[SANDBOX MODE]
Sandbox mode prevents Funge programs from doing "harmful" things, this includes,
but is not limited to:
.TP
Any file or filesystem IO is forbidden.
.TP
The list of environment variables the program can see in y are restricted.
.TP
Non-safe fingerprints can not be loaded (this includes network and file system access as well as other things).

[IMPLEMENTATION DEFINED BEHAVIOUR]
The Befunge98 standard leaves some things undefined, here is what cfunge do for some of those cases:
.TP
y pushes time in UTC not local time.
.TP
k with a negative argument reflects.
.TP
# across edge of Funge-Space may or may not skip first char after wrapping depending on exact situation.
.TP
( and ) with a negative count reflects and doesn't pop any fingerprint.
.TP
Loaded fingerprints are inherited to child IPs at split (t).
.TP
Standard output is flushed at the end of the program and just before any instruction reading standard input.
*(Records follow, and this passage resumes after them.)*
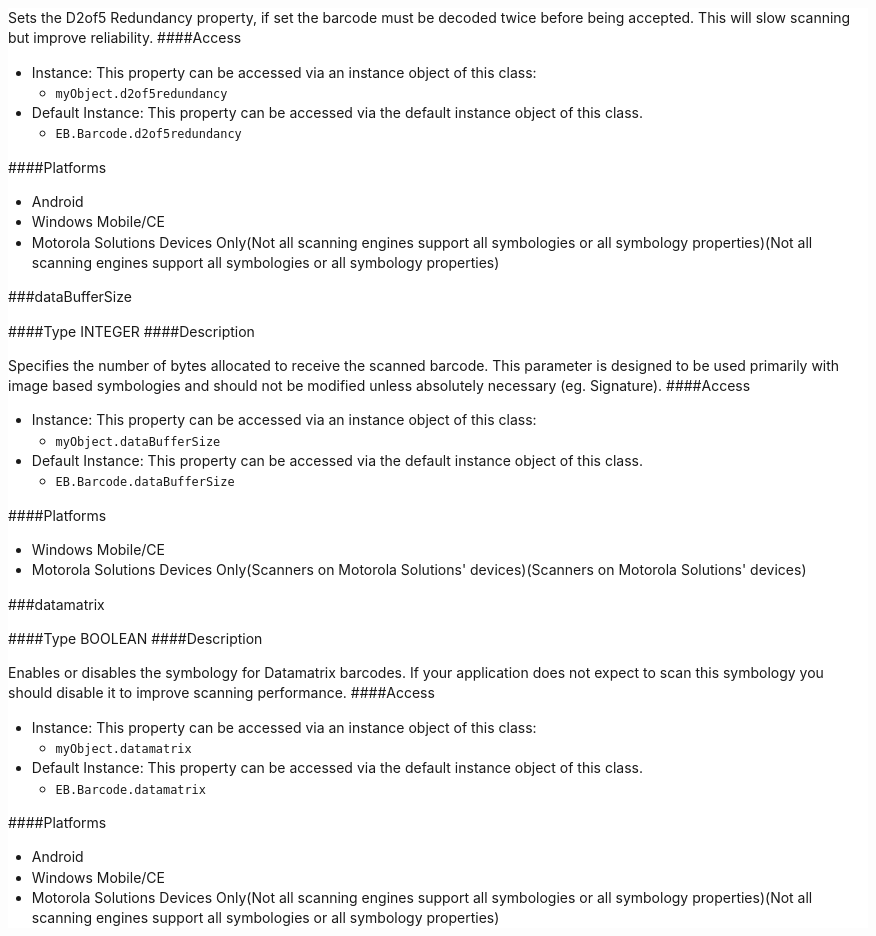 Sets the D2of5 Redundancy property, if set the barcode must be decoded twice before being accepted. This will slow scanning but improve reliability.
####Access
<ul><li><i class="icon-file"></i>Instance: This property can be accessed via an instance object of this class: <ul><li><code>myObject.d2of5redundancy</code></li></ul></li><li><i class="icon-file"></i>Default Instance: This property can be accessed via the default instance object of this class. <ul><li><code>EB.Barcode.d2of5redundancy</code> </li></ul></li></ul>


####Platforms

* Android
* Windows Mobile/CE
* Motorola Solutions Devices Only(Not all scanning engines support all symbologies or all symbology properties)(Not all scanning engines support all symbologies or all symbology properties)

###dataBufferSize

####Type
<span class='text-info'>INTEGER</span> 
####Description

Specifies the number of bytes allocated to receive the scanned barcode. This parameter is designed to be used primarily with image based symbologies and should not be modified unless absolutely necessary (eg. Signature).
####Access
<ul><li><i class="icon-file"></i>Instance: This property can be accessed via an instance object of this class: <ul><li><code>myObject.dataBufferSize</code></li></ul></li><li><i class="icon-file"></i>Default Instance: This property can be accessed via the default instance object of this class. <ul><li><code>EB.Barcode.dataBufferSize</code> </li></ul></li></ul>


####Platforms

* Windows Mobile/CE
* Motorola Solutions Devices Only(Scanners on Motorola Solutions' devices)(Scanners on Motorola Solutions' devices)

###datamatrix

####Type
<span class='text-info'>BOOLEAN</span> 
####Description

Enables or disables the symbology for Datamatrix barcodes. If your application does not expect to scan this symbology you should disable it to improve scanning performance.
####Access
<ul><li><i class="icon-file"></i>Instance: This property can be accessed via an instance object of this class: <ul><li><code>myObject.datamatrix</code></li></ul></li><li><i class="icon-file"></i>Default Instance: This property can be accessed via the default instance object of this class. <ul><li><code>EB.Barcode.datamatrix</code> </li></ul></li></ul>


####Platforms

* Android
* Windows Mobile/CE
* Motorola Solutions Devices Only(Not all scanning engines support all symbologies or all symbology properties)(Not all scanning engines support all symbologies or all symbology properties)

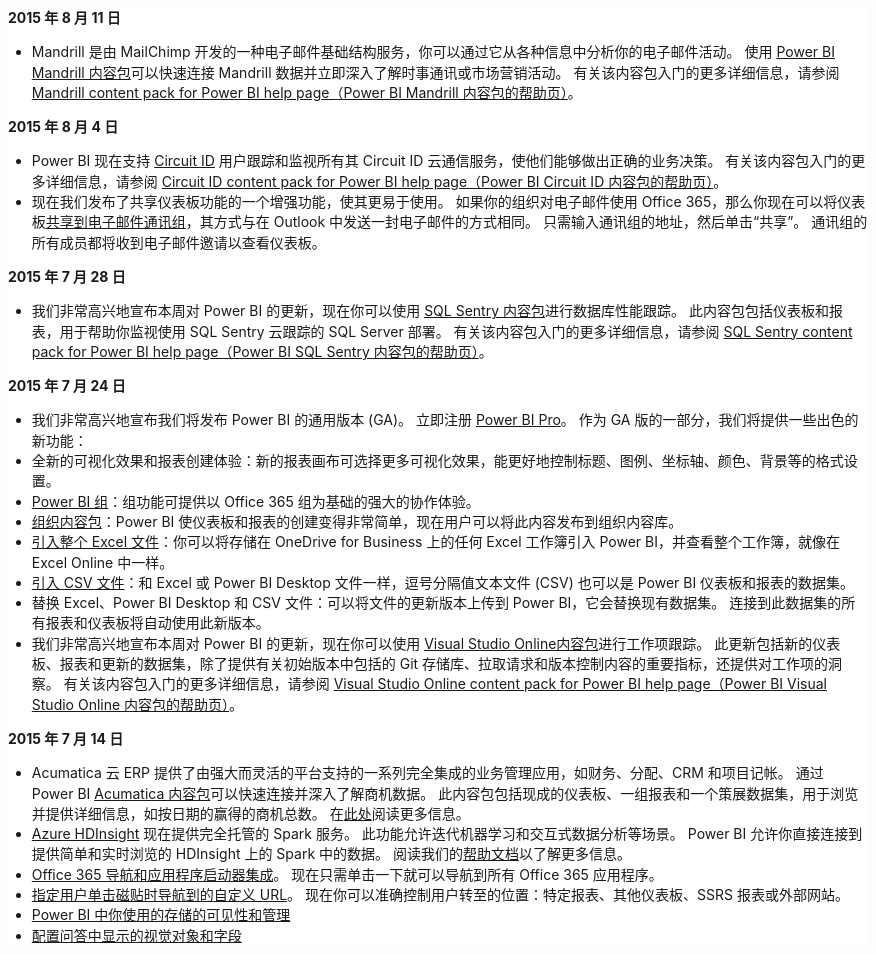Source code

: **2015 年 8 月 11 日**

* Mandrill 是由 MailChimp 开发的一种电子邮件基础结构服务，你可以通过它从各种信息中分析你的电子邮件活动。 使用 [Power BI Mandrill 内容包](http://blogs.msdn.com/b/powerbi/archive/2015/08/12/explore-and-analyze-your-mandrill-data-in-power-bi.aspx)可以快速连接 Mandrill 数据并立即深入了解时事通讯或市场营销活动。 有关该内容包入门的更多详细信息，请参阅 [Mandrill content pack for Power BI help page（Power BI Mandrill 内容包的帮助页）](service-connect-to-mandrill.md)。

**2015 年 8 月 4 日**

* Power BI 现在支持 [Circuit ID](http://blogs.msdn.com/b/powerbi/archive/2015/08/04/circuit-id-data-with-power-bi.aspx) 用户跟踪和监视所有其 Circuit ID 云通信服务，使他们能够做出正确的业务决策。 有关该内容包入门的更多详细信息，请参阅 [Circuit ID content pack for Power BI help page（Power BI Circuit ID 内容包的帮助页）](service-connect-to-circuit-id.md)。
* 现在我们发布了共享仪表板功能的一个增强功能，使其更易于使用。  如果你的组织对电子邮件使用 Office 365，那么你现在可以将仪表板[共享到电子邮件通讯组](http://blogs.msdn.com/b/powerbi/archive/2015/08/04/easier-dashboard-sharing-with-distribution-groups.aspx)，其方式与在 Outlook 中发送一封电子邮件的方式相同。  只需输入通讯组的地址，然后单击“共享”。  通讯组的所有成员都将收到电子邮件邀请以查看仪表板。

**2015 年 7 月 28 日**

* 我们非常高兴地宣布本周对 Power BI 的更新，现在你可以使用 [SQL Sentry 内容包](http://blogs.msdn.com/b/powerbi/archive/2015/07/28/monitoring-your-sql-sentry-data-with-power-bi.aspx)进行数据库性能跟踪。 此内容包包括仪表板和报表，用于帮助你监视使用 SQL Sentry 云跟踪的 SQL Server 部署。 有关该内容包入门的更多详细信息，请参阅 [SQL Sentry content pack for Power BI help page（Power BI SQL Sentry 内容包的帮助页）](service-connect-to-sql-sentry.md)。

**2015 年 7 月 24 日**

* 我们非常高兴地宣布我们将发布 Power BI 的通用版本 (GA)。 立即注册 [Power BI Pro](service-self-service-signup-for-power-bi.md)。 作为 GA 版的一部分，我们将提供一些出色的新功能：
* 全新的可视化效果和报表创建体验：新的报表画布可选择更多可视化效果，能更好地控制标题、图例、坐标轴、颜色、背景等的格式设置。
* [Power BI 组](service-create-distribute-apps.md)：组功能可提供以 Office 365 组为基础的强大的协作体验。
* [组织内容包](service-organizational-content-pack-introduction.md)：Power BI 使仪表板和报表的创建变得非常简单，现在用户可以将此内容发布到组织内容库。
* [引入整个 Excel 文件](service-excel-workbook-files.md)：你可以将存储在 OneDrive for Business 上的任何 Excel 工作簿引入 Power BI，并查看整个工作簿，就像在 Excel Online 中一样。
* [引入 CSV 文件](service-get-data-from-files.md)：和 Excel 或 Power BI Desktop 文件一样，逗号分隔值文本文件 (CSV) 也可以是 Power BI 仪表板和报表的数据集。
* 替换 Excel、Power BI Desktop 和 CSV 文件：可以将文件的更新版本上传到 Power BI，它会替换现有数据集。 连接到此数据集的所有报表和仪表板将自动使用此新版本。
* 我们非常高兴地宣布本周对 Power BI 的更新，现在你可以使用 [Visual Studio Online内容包](http://blogs.msdn.com/b/powerbi/archive/2015/07/22/monitoring-your-visual-studio-online-work-items-with-power-bi.aspx)进行工作项跟踪。 此更新包括新的仪表板、报表和更新的数据集，除了提供有关初始版本中包括的 Git 存储库、拉取请求和版本控制内容的重要指标，还提供对工作项的洞察。 有关该内容包入门的更多详细信息，请参阅 [Visual Studio Online content pack for Power BI help page（Power BI Visual Studio Online 内容包的帮助页）](service-connect-to-quickbooks-online.md)。

**2015 年 7 月 14 日**

* Acumatica 云 ERP 提供了由强大而灵活的平台支持的一系列完全集成的业务管理应用，如财务、分配、CRM 和项目记帐。 通过 Power BI [Acumatica 内容包](http://blogs.msdn.com/b/powerbi/archive/2015/07/13/analyze-and-explore-your-acumatica-cloud-erp-data-with-power-bi.aspx)可以快速连接并深入了解商机数据。 此内容包包括现成的仪表板、一组报表和一个策展数据集，用于浏览并提供详细信息，如按日期的赢得的商机总数。 在[此处](service-connect-to-acumatica.md)阅读更多信息。 
* [Azure HDInsight](http://blogs.msdn.com/b/powerbi/archive/2015/07/14/visualize-big-data-with-power-bi-and-spark-for-azure-hdinsight.aspx) 现在提供完全托管的 Spark 服务。 此功能允许迭代机器学习和交互式数据分析等场景。 Power BI 允许你直接连接到提供简单和实时浏览的 HDInsight 上的 Spark 中的数据。 阅读我们的[帮助文档](spark-on-hdinsight-with-direct-connect.md)以了解更多信息。
* [Office 365 导航和应用程序启动器集成](http://blogs.msdn.com/b/powerbi/archive/2015/07/15/new-capabilities-added-to-power-bi.aspx#launcher)。 现在只需单击一下就可以导航到所有 Office 365 应用程序。
* [指定用户单击磁贴时导航到的自定义 URL](http://blogs.msdn.com/b/powerbi/archive/2015/07/15/new-capabilities-added-to-power-bi.aspx#url)。 现在你可以准确控制用户转至的位置：特定报表、其他仪表板、SSRS 报表或外部网站。 
* [Power BI 中你使用的存储的可见性和管理](http://blogs.msdn.com/b/powerbi/archive/2015/07/15/new-capabilities-added-to-power-bi.aspx#storage)
* [配置问答中显示的视觉对象和字段](http://blogs.msdn.com/b/powerbi/archive/2015/07/15/new-capabilities-added-to-power-bi.aspx#visual)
However it is of course possible that the operating system decides to flush anyway.
.TP
Standard input is read one line at a time and buffered internally. Those instructions reading chars fetch one char from this buffer, leaving the rest (if any) including any ending newline. Instructions reading an integer will leave anything after the integer in the buffer with one exception: if the next char is a newline it will be discarded.